**What you are asked to do**
In the excerpt on GPU computing and DirectX 11, reproduce word for word the stretch from "So far, GPGPU" through "two from now.".

**Excerpt to read**
In hardware terms, the target component here is the GPU. Despite the recent rise of multicore CPUs, it's by far the most parallelised PC-compatible computer chip. It's also theoretically the most powerful – if only its resources were harnessed for general computing.

If that sounds like a familiar refrain it's because I've preached the virtues of using graphics for general processing, otherwise known as GPGPU, on several occasions. It's a well established concept, complete with several ongoing initiatives, most obviously Nvidia's CUDA platform.

So far, GPGPU has failed to live up to the hype. I'm convinced DX11 will finally change that.

Graphics chips "30 times faster" for general tasks

Crucially, it sets out common standards for both hardware and application developers. Unlike with CUDA, you won't to need to worry about the make and model of your graphics card beyond ensuring it's the real DX11 deal.

Just as importantly, software developers can begin to get their teeth into the challenges posed by coding for GPGPU, safe in the knowledge that there will be a healthy installed base of fully compatible PCs a year or two from now.

Of course, Direct Compute isn't just about guaranteeing cross-vendor compatibility. It's also about laying out the minimum hardware requirements to ensure compliant graphics chips actually have the computational chops to handle general-purpose tasks.

While previous graphics cards have packed immense theoretical processing power, they've also been hobbled by architectures optimised for graphics rendering. Up until the introduction of DX11, for instance, GPUs have only been required to make 256 bytes of internal memory available to each software thread. With Direct Compute in DirectX 11, that balloons to 32kB.

The net result of the combined efforts of Microsoft, Nvidia and AMD should see a huge increase in parallelised application performance. Graphics chips could turn out to be 30 times faster for highly parallised software such as media encoding.

For the record, the first fully DX11-compliant GPU is already on sale. It's AMD's new Radeon HD 5870 and it really is a piece of work. Thanks to no less than 2.15 billion transistors, it packs a ludicrous 1,600 stream processors and is claimed to be capable of nearly three teraflops of raw computational heft.

**Records**

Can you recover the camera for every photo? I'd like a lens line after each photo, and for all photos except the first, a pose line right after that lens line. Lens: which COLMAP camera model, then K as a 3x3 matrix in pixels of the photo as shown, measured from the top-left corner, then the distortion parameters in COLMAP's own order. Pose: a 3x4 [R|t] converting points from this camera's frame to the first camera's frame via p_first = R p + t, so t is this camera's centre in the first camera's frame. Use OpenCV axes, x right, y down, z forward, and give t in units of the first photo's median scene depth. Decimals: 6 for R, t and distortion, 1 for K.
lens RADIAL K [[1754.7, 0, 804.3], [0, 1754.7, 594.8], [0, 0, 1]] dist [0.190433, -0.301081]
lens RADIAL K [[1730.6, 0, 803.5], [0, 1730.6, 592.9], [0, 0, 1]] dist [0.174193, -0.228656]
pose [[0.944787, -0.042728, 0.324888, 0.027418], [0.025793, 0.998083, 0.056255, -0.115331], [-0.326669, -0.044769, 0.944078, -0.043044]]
...
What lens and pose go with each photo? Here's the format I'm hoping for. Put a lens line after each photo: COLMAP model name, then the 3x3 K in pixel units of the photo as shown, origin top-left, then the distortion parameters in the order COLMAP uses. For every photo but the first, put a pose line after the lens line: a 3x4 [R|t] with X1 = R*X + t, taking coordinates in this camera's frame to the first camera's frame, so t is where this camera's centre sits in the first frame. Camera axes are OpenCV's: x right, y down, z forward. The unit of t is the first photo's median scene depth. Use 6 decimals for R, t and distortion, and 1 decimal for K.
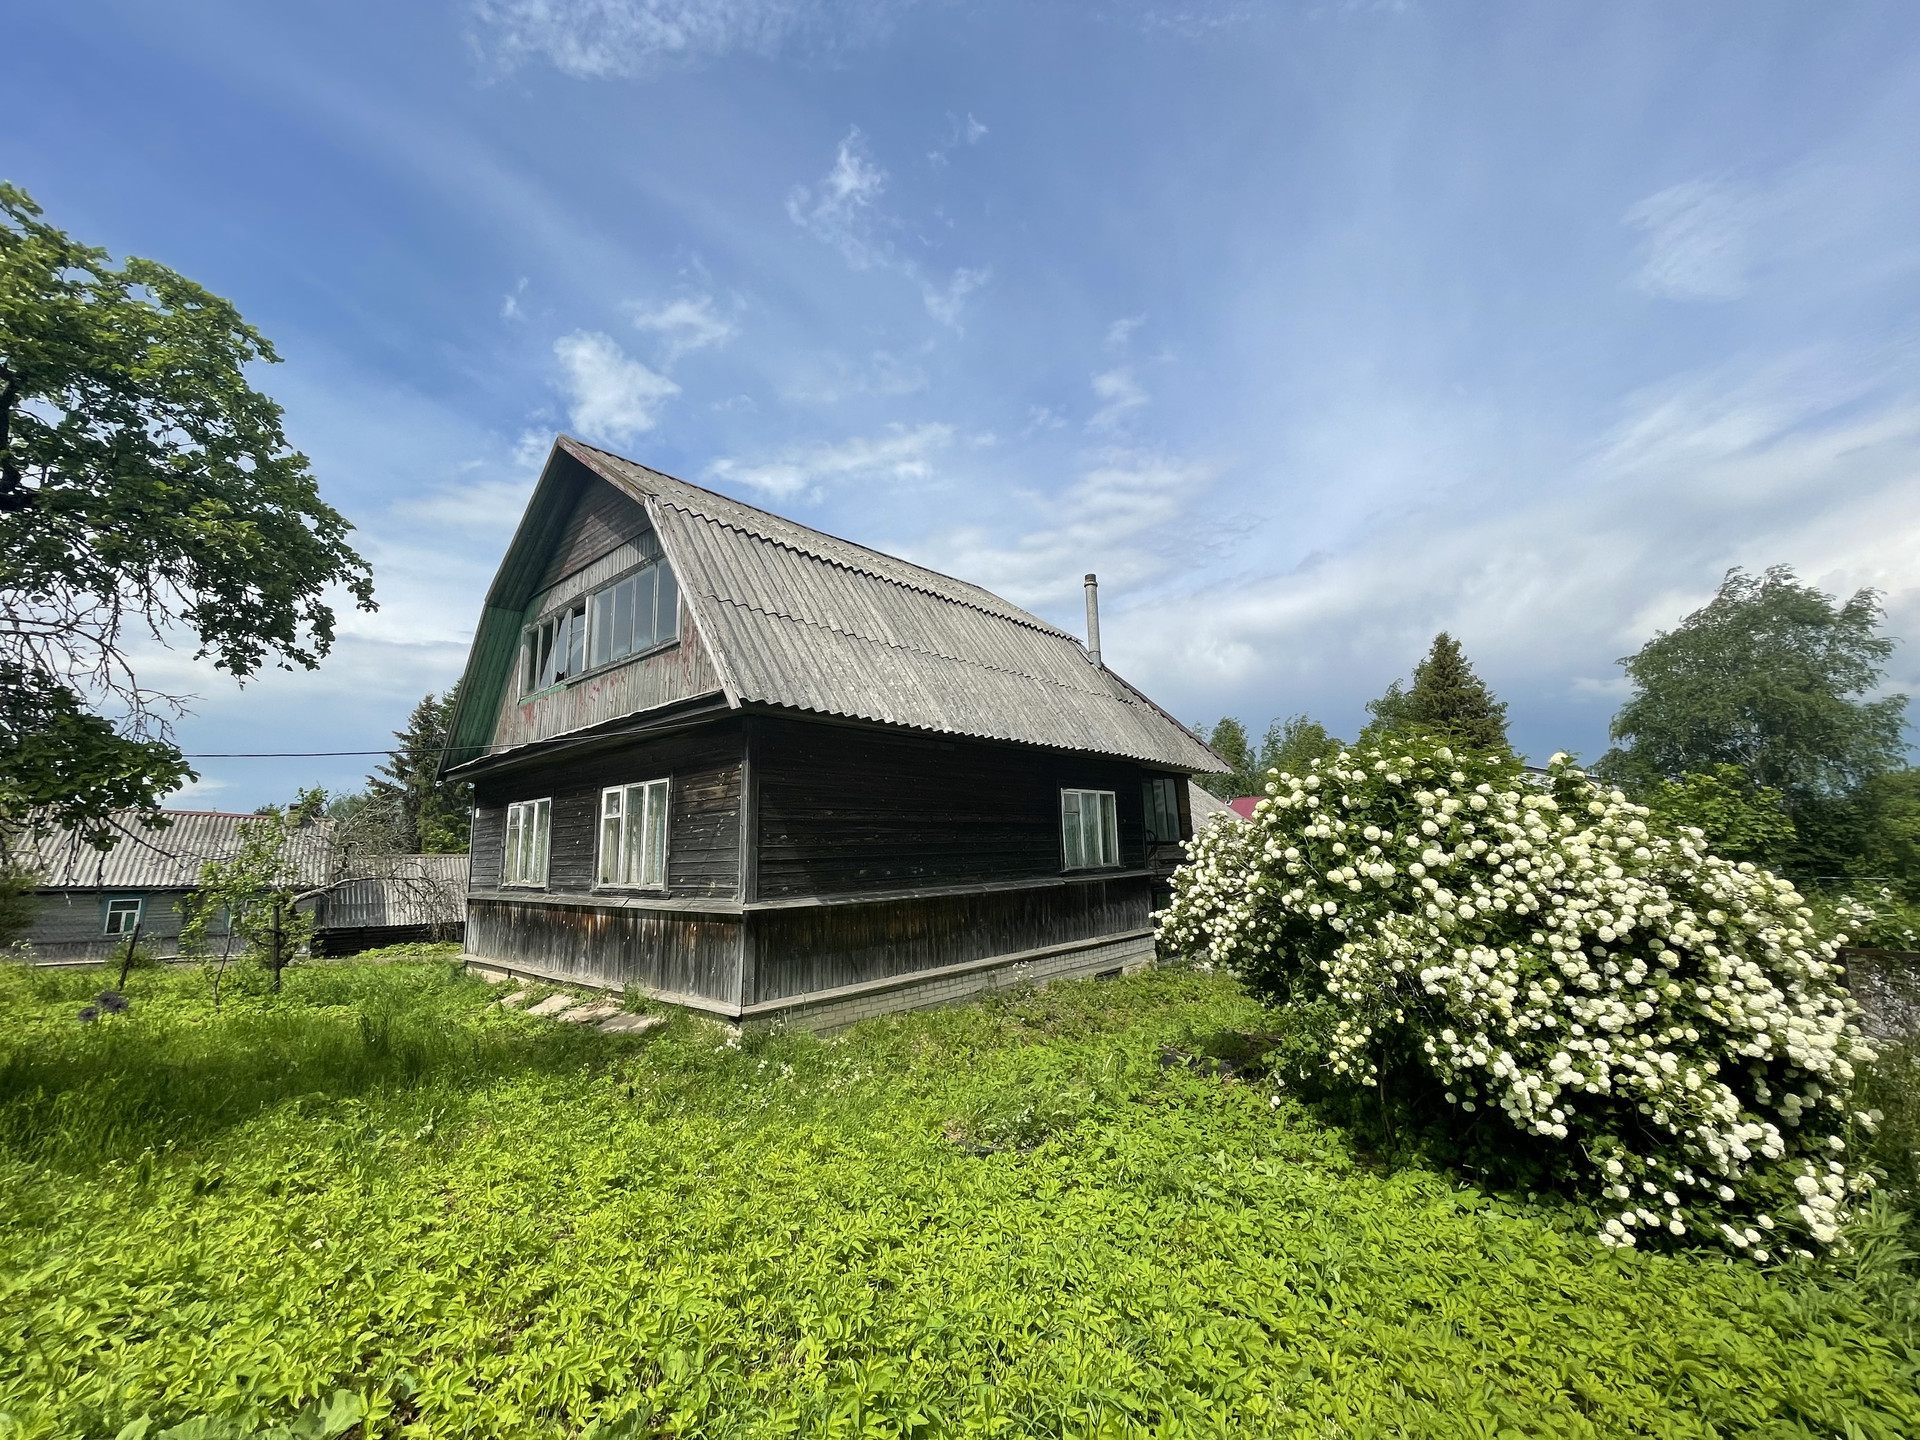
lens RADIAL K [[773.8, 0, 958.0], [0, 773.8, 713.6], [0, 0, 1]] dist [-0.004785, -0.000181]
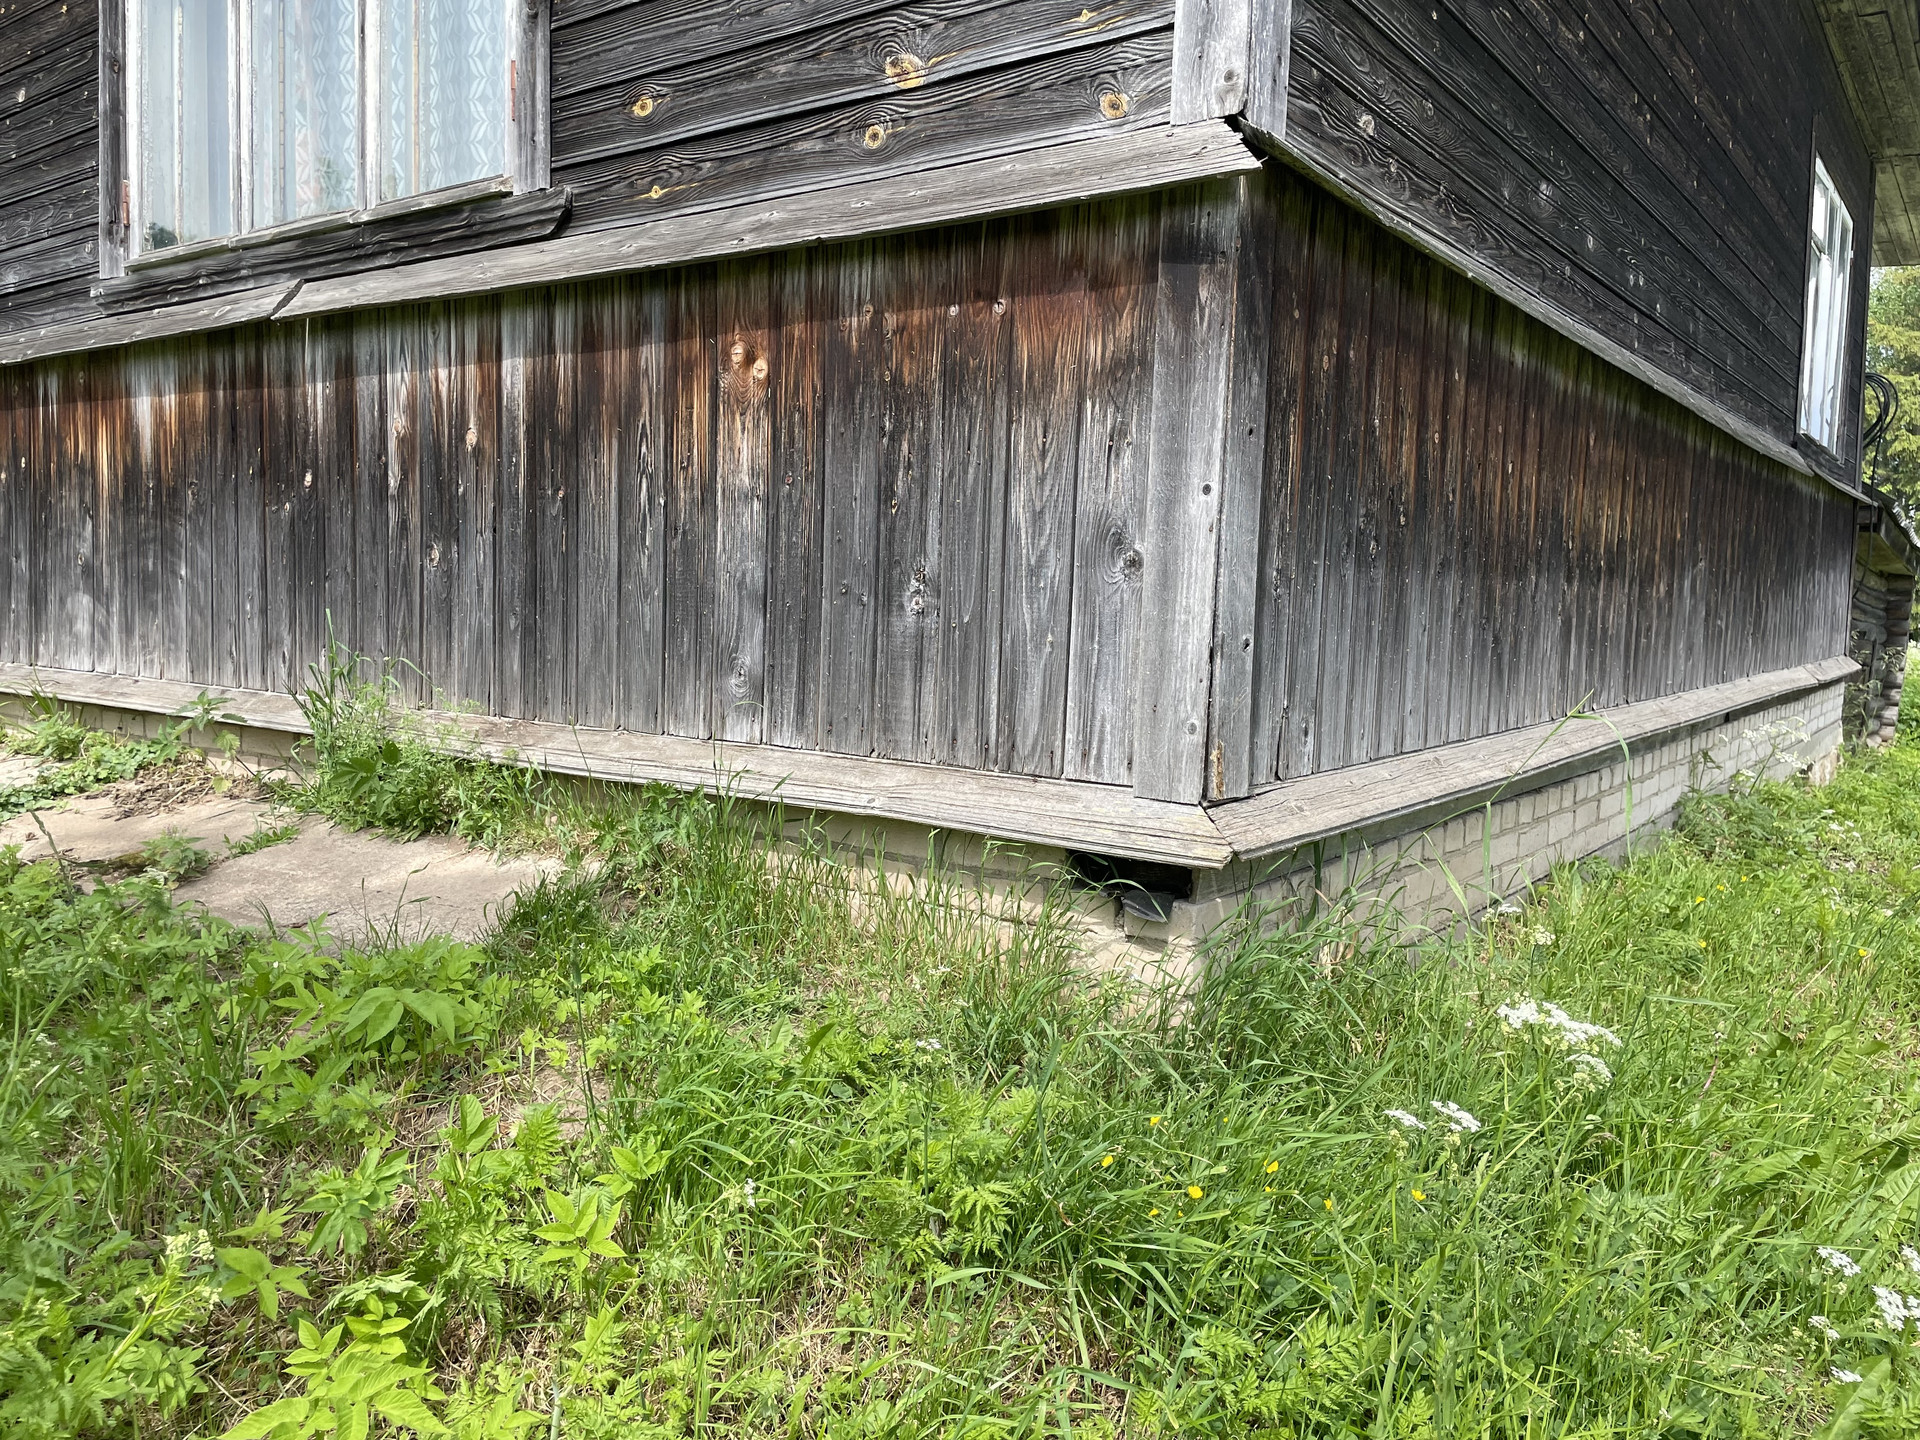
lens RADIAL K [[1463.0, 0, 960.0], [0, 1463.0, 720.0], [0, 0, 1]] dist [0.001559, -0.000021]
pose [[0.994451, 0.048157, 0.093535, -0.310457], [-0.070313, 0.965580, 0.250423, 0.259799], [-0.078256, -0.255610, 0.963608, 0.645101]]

**Exercise solution**
So far, GPGPU has failed to live up to the hype. I'm convinced DX11 will finally change that.

Graphics chips "30 times faster" for general tasks

Crucially, it sets out common standards for both hardware and application developers. Unlike with CUDA, you won't to need to worry about the make and model of your graphics card beyond ensuring it's the real DX11 deal.

Just as importantly, software developers can begin to get their teeth into the challenges posed by coding for GPGPU, safe in the knowledge that there will be a healthy installed base of fully compatible PCs a year or two from now.